Do yourself a favor and invest in a good survey. Especially since the county is going to be the one to state if you can do the curb cut or not.


----------



## cdawg (May 6, 2014)

gregzoll said:


> cdawg, you do not know that until you get someone to survey that land. If it does extend that far back. I personally would pull in the other way off of the road on the left.
> 
> Do yourself a favor and invest in a good survey. Especially since the county is going to be the one to state if you can do the curb cut or not.


I had the land surveyed and I own what I circled I cant pull in the other way because i dont own that section


----------



## gregzoll (Dec 25, 2006)

cdawg said:


> I had the land surveyed and I own what I circled I cant pull in the other way because i dont own that section


You will end up having to park on the street most likely. Unless you get someone out there to look at the land, engineer plans to give you the grade, width of cut for the drive. You are looking at just buying land at this point, to sell to a neighbor.

You are probably talking at least needing 20-25 feet to allow for a 10-12 foot drive, just to cut into the hill to give you the depth you need for a proper drive.

That would mean at least having the drive end at the edge of the lot at the back, with maybe 10' between it and the lot line.

You have a lot of homework to do with a local engineer, and same as having a surveyor stake out proposed curb cut area, the lot lines, the proposed driveway, etc.
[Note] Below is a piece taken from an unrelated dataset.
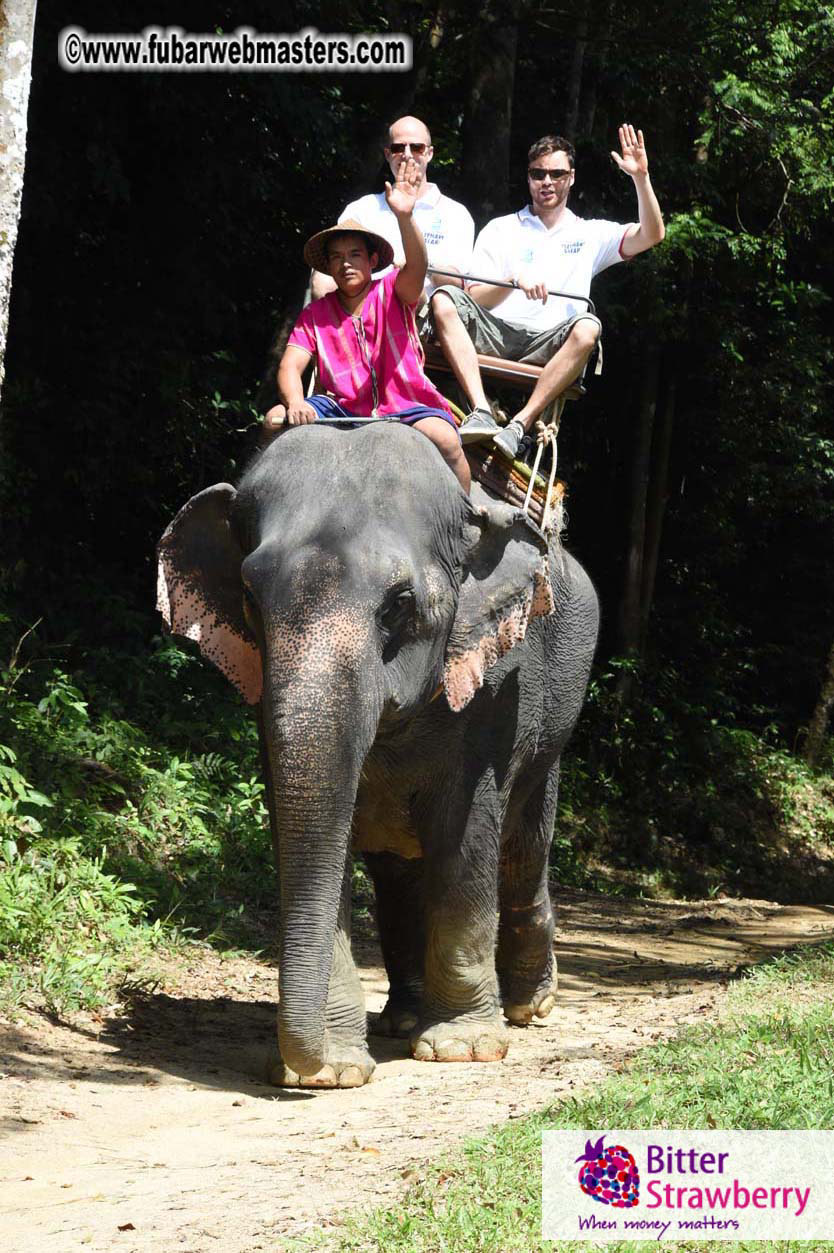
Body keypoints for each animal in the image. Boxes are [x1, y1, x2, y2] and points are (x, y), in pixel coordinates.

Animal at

Read through this study to begin with. http://transportation.njit.edu/nctip/final_report/DrivewayGradesVolumeI.htm

15% is usually max grade for drives in most areas. More info for you to read over. http://en.wikipedia.org/wiki/Grade_(slope)
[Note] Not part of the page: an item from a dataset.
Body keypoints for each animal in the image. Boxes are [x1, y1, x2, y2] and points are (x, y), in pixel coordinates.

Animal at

Your county, along with the city should have a set of rules as to what the max set back on the drive can be, the max grade slope, etc..


----------



## Robpo (Mar 30, 2014)

The only option I can think of is retaining wall. Just throwing stuff out there.


----------



## gregzoll (Dec 25, 2006)

Robpo said:


> The only option I can think of is retaining wall. Just throwing stuff out there.


That is exactly what they are going to have to do.


----------